EXERCISE PROMPT: Each entry below must be repeated word for word.

DATA FOR THIS TASK:
___
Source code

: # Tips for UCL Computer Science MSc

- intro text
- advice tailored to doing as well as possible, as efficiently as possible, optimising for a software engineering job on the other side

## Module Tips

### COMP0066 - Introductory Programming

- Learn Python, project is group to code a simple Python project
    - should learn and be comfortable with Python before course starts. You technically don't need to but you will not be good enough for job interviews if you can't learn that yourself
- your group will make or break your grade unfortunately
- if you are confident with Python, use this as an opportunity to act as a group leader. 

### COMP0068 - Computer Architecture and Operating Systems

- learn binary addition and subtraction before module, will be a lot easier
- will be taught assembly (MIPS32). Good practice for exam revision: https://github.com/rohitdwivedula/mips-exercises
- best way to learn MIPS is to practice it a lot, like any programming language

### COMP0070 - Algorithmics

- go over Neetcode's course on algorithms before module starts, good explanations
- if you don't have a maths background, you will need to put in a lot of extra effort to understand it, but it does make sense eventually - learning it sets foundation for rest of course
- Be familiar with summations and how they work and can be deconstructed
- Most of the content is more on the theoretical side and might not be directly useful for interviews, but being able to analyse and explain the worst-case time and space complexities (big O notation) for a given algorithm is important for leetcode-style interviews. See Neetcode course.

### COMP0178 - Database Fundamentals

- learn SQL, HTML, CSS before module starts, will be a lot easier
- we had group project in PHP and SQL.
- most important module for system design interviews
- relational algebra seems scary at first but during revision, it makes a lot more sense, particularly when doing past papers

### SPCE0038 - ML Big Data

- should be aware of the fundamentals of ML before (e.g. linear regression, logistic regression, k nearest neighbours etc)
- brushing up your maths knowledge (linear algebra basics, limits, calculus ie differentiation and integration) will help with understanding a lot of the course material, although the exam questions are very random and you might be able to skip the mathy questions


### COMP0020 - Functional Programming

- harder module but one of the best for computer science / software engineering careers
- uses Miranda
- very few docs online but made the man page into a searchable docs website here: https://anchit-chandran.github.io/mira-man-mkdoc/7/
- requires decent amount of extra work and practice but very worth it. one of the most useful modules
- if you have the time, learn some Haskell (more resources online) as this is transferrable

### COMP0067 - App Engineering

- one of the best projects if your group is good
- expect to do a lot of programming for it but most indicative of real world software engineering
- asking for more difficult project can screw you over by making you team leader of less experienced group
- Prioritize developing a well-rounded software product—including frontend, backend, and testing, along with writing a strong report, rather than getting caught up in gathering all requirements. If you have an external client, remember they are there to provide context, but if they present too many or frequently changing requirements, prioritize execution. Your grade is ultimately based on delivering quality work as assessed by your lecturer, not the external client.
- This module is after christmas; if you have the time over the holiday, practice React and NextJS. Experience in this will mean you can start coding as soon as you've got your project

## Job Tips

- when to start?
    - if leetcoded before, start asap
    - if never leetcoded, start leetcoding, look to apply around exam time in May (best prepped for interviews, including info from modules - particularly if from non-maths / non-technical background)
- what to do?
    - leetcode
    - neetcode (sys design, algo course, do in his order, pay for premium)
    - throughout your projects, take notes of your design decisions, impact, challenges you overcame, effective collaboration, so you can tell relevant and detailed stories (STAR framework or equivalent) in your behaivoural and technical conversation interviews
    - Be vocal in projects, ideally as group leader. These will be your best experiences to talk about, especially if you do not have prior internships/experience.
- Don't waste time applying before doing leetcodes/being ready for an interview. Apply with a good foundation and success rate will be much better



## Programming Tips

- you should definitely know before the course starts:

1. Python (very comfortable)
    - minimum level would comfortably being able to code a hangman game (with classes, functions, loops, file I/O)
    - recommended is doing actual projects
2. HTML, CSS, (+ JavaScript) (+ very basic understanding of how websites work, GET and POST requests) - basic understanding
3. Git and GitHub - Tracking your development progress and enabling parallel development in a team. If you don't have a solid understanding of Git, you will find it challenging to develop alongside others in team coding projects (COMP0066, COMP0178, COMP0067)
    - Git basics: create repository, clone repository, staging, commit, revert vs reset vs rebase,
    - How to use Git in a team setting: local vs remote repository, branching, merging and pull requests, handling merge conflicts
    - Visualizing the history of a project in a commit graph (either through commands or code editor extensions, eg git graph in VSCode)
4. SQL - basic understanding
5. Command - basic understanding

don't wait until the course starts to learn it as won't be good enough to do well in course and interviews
___
EXPECTED ANSWER:
Source code

: # Tips for UCL Computer Science MSc

- intro text
- advice tailored to doing as well as possible, as efficiently as possible, optimising for a software engineering job on the other side

## Module Tips

### COMP0066 - Introductory Programming

- Learn Python, project is group to code a simple Python project
    - should learn and be comfortable with Python before course starts. You technically don't need to but you will not be good enough for job interviews if you can't learn that yourself
- your group will make or break your grade unfortunately
- if you are confident with Python, use this as an opportunity to act as a group leader. 

### COMP0068 - Computer Architecture and Operating Systems

- learn binary addition and subtraction before module, will be a lot easier
- will be taught assembly (MIPS32). Good practice for exam revision: https://github.com/rohitdwivedula/mips-exercises
- best way to learn MIPS is to practice it a lot, like any programming language

### COMP0070 - Algorithmics

- go over Neetcode's course on algorithms before module starts, good explanations
- if you don't have a maths background, you will need to put in a lot of extra effort to understand it, but it does make sense eventually - learning it sets foundation for rest of course
- Be familiar with summations and how they work and can be deconstructed
- Most of the content is more on the theoretical side and might not be directly useful for interviews, but being able to analyse and explain the worst-case time and space complexities (big O notation) for a given algorithm is important for leetcode-style interviews. See Neetcode course.

### COMP0178 - Database Fundamentals

- learn SQL, HTML, CSS before module starts, will be a lot easier
- we had group project in PHP and SQL.
- most important module for system design interviews
- relational algebra seems scary at first but during revision, it makes a lot more sense, particularly when doing past papers

### SPCE0038 - ML Big Data

- should be aware of the fundamentals of ML before (e.g. linear regression, logistic regression, k nearest neighbours etc)
- brushing up your maths knowledge (linear algebra basics, limits, calculus ie differentiation and integration) will help with understanding a lot of the course material, although the exam questions are very random and you might be able to skip the mathy questions


### COMP0020 - Functional Programming

- harder module but one of the best for computer science / software engineering careers
- uses Miranda
- very few docs online but made the man page into a searchable docs website here: https://anchit-chandran.github.io/mira-man-mkdoc/7/
- requires decent amount of extra work and practice but very worth it. one of the most useful modules
- if you have the time, learn some Haskell (more resources online) as this is transferrable

### COMP0067 - App Engineering

- one of the best projects if your group is good
- expect to do a lot of programming for it but most indicative of real world software engineering
- asking for more difficult project can screw you over by making you team leader of less experienced group
- Prioritize developing a well-rounded software product—including frontend, backend, and testing, along with writing a strong report, rather than getting caught up in gathering all requirements. If you have an external client, remember they are there to provide context, but if they present too many or frequently changing requirements, prioritize execution. Your grade is ultimately based on delivering quality work as assessed by your lecturer, not the external client.
- This module is after christmas; if you have the time over the holiday, practice React and NextJS. Experience in this will mean you can start coding as soon as you've got your project

## Job Tips

- when to start?
    - if leetcoded before, start asap
    - if never leetcoded, start leetcoding, look to apply around exam time in May (best prepped for interviews, including info from modules - particularly if from non-maths / non-technical background)
- what to do?
    - leetcode
    - neetcode (sys design, algo course, do in his order, pay for premium)
    - throughout your projects, take notes of your design decisions, impact, challenges you overcame, effective collaboration, so you can tell relevant and detailed stories (STAR framework or equivalent) in your behaivoural and technical conversation interviews
    - Be vocal in projects, ideally as group leader. These will be your best experiences to talk about, especially if you do not have prior internships/experience.
- Don't waste time applying before doing leetcodes/being ready for an interview. Apply with a good foundation and success rate will be much better



## Programming Tips

- you should definitely know before the course starts:

1. Python (very comfortable)
    - minimum level would comfortably being able to code a hangman game (with classes, functions, loops, file I/O)
    - recommended is doing actual projects
2. HTML, CSS, (+ JavaScript) (+ very basic understanding of how websites work, GET and POST requests) - basic understanding
3. Git and GitHub - Tracking your development progress and enabling parallel development in a team. If you don't have a solid understanding of Git, you will find it challenging to develop alongside others in team coding projects (COMP0066, COMP0178, COMP0067)
    - Git basics: create repository, clone repository, staging, commit, revert vs reset vs rebase,
    - How to use Git in a team setting: local vs remote repository, branching, merging and pull requests, handling merge conflicts
    - Visualizing the history of a project in a commit graph (either through commands or code editor extensions, eg git graph in VSCode)
4. SQL - basic understanding
5. Command - basic understanding

don't wait until the course starts to learn it as won't be good enough to do well in course and interviews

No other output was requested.